On March 30, 2016, we published a blog post introducing the seven winners of the first long-term electricity tender, just after CENACE made the winning companies’ names public. However, just like it happens in Mexican soap operas, the situation took a dramatic turn of events when CENACE decided to repeat the tender after realizing that one of the winning companies, Wind Gestamp, had allegedly presented incorrect data. Furthermore, other participants had also raised concerns about potential failures in the algorithm used by CENACE to include the project’s location into the decision-making process, forcing the technical system operator to readjust its model.
In the second attempt, the results of the long-term auction drew 11 winners and a total of 18 selected proposals. In addition to Gestamp Wind Mexico, the new results also withdrew Parque Eólico de Reynosa and Alten Energías Renovables from the winning pool. The list of definitive winners was composed of Enel Green Power México, Sol de Insurgentes, SunPower Systems, Recurrent Energy, Jinko Solar, Photoemeris Sustentable, and Vega Solar, which submitted solar energy proposals; and Energía Renovables del Istmo II, Energía Renovable de la Peninsula, Aldesa Energías Renovables, and Consorcio Energía Limpia, which participated with wind energy projects.

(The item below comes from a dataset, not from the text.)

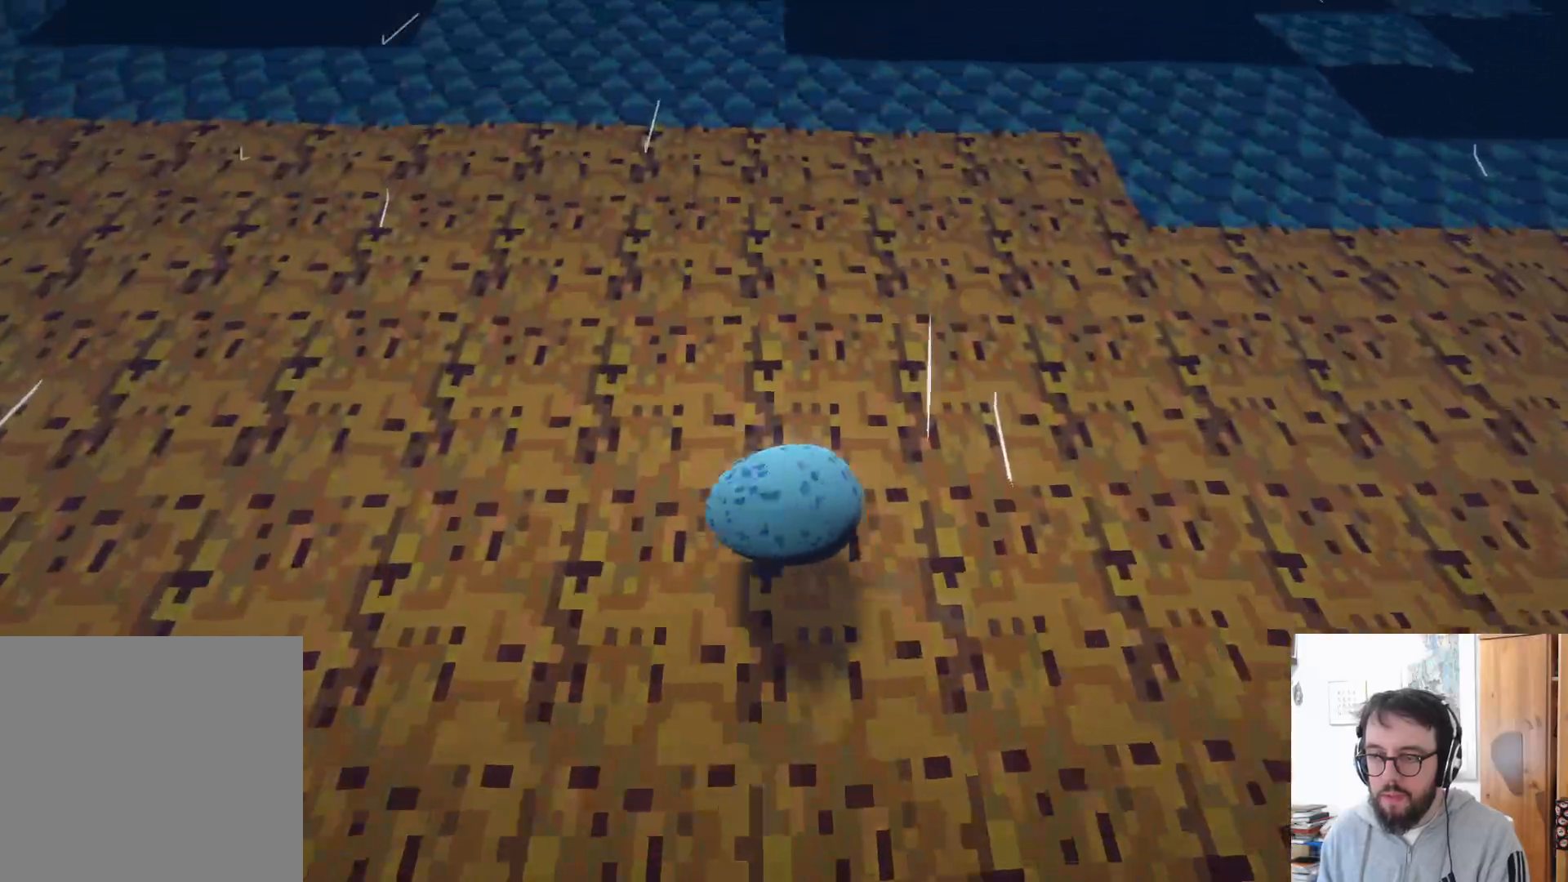
{"buttons": ["A"], "left_stick": "up", "right_stick": "center", "events": [[50, "A", "up"], [150, "A", "down"], [317, "A", "up"], [417, "A", "down"]]}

Solar energy was the unquestionable winner of the tender, as 12 out of the 18 winning proposals are based on this technology, amounting to 1,771MW of the assigned energy with an average price of US$45.15 per megawatt-hour. The results obtained by solar energy in this first electricity tender enhance Mexico’s position as one of the world’s most attractive solar markets. Wind, on the contrary, experienced a reduction in the amount of megawatts assigned from the first to the second tender, finally amounting to 562MW. Together, the 18 proposals represent 84% of the total energy originally requested by CFE, and 94.6% of the MX$5,380,911 worth of CELs offered in the tender.
A bittersweet success
After the first results were published, renowned international media qualified the first Mexican electricity tender as an undeniable success. However, CENACE and the system’s miscalculations tarnished the country’s achievement even though the results of the second attempt were also remarkable. According to César Hernández Ochoa, Undersecretary of Electricity, the situation observed by CENACE during the first electricity tender is contemplated in the tendering guidelines but must not be the norm under regular conditions. Moreover, performing the second attempt at the tendering round the night before the results were announced was also seen as a questionable decision from CENACE’s part, as it could raise questions about the process’ transparency. Nonetheless, the operator made the regulations that validate its decision available on its website, as well as the new algorithm that was used in the process.
Despite the extraordinary events, the first long-term electricity tender can be considered successful in the sense that it managed to allocate most of the energy required by CFE at a lower price than expected. Nonetheless, the Mexican authorities need to learn from the experience and improve the process to avoid the incidence of similar issues in the future. If these type of errors continue to happen in future tenders, the country could be at risk of losing the investors’ trust, missing the business opportunities opened by this reform. Nonetheless, it is expected that Mexico will pass quickly through the learning curve in the electricity market just as it has done in the hydrocarbons sector.